과제 설명:
아래 자료에서 "right hip: (603, 487, -6)" 부분이 있는 줄부터 "left wrist: (252, 363, -15)" 부분이 있는 줄까지 양 끝 줄을 포함해 그대로 다시 적으세요.
::::::
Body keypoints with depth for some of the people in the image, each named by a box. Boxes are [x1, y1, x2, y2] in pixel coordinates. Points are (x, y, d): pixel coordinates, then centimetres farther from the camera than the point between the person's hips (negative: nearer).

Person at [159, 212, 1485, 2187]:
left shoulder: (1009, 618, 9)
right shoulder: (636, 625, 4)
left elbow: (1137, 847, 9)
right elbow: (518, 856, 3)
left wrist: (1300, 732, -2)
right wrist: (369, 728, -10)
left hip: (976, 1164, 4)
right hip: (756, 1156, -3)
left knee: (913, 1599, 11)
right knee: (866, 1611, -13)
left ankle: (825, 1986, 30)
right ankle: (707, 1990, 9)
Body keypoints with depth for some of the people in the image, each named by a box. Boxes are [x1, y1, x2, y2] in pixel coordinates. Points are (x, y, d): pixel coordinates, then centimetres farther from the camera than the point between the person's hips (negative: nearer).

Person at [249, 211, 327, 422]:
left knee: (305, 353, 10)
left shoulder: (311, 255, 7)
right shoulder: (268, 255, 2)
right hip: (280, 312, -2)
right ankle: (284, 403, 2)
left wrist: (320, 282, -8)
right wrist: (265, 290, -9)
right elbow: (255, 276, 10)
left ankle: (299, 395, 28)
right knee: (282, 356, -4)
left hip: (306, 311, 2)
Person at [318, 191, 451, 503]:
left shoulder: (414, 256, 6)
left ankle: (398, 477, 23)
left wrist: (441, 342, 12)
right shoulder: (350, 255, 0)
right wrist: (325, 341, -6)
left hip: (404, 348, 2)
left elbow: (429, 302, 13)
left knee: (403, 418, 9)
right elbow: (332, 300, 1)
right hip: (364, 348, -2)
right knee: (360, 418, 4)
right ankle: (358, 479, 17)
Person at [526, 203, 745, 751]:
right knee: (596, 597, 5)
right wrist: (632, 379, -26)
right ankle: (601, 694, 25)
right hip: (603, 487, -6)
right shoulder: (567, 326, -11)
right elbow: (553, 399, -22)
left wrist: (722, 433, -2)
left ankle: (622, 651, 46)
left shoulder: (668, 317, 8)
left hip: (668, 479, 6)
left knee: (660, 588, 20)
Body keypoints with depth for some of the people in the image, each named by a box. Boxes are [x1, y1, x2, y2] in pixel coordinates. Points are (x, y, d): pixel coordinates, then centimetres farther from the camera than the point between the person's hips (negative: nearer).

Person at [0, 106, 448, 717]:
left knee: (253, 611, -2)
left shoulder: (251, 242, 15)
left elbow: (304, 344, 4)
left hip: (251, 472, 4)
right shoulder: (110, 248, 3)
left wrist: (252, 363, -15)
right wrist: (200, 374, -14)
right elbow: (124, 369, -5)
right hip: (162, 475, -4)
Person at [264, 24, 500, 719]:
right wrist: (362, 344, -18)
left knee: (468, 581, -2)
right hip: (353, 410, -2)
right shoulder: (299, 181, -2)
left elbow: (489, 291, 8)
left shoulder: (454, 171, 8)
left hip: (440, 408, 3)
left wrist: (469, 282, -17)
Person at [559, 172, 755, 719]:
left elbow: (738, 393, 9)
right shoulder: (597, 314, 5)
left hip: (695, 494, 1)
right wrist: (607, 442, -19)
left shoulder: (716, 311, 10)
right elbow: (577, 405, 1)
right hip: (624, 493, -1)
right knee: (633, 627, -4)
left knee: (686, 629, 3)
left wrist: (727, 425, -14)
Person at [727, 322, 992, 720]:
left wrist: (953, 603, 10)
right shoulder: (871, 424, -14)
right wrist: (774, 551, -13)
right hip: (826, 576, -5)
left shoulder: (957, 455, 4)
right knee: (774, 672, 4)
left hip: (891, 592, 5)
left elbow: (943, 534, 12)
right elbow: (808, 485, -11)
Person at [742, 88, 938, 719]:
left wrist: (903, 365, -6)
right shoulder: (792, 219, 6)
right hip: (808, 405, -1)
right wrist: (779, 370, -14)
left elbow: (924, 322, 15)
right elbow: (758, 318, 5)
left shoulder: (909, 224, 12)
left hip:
::::::
풀이 결과:
right hip: (603, 487, -6)
right shoulder: (567, 326, -11)
right elbow: (553, 399, -22)
left wrist: (722, 433, -2)
left ankle: (622, 651, 46)
left shoulder: (668, 317, 8)
left hip: (668, 479, 6)
left knee: (660, 588, 20)
Body keypoints with depth for some of the people in the image, each named by a box. Boxes are [x1, y1, x2, y2] in pixel coordinates. Points are (x, y, d): pixel coordinates, then centimetres farther from the camera than the point between the person's hips (negative: nearer).

Person at [0, 106, 448, 717]:
left knee: (253, 611, -2)
left shoulder: (251, 242, 15)
left elbow: (304, 344, 4)
left hip: (251, 472, 4)
right shoulder: (110, 248, 3)
left wrist: (252, 363, -15)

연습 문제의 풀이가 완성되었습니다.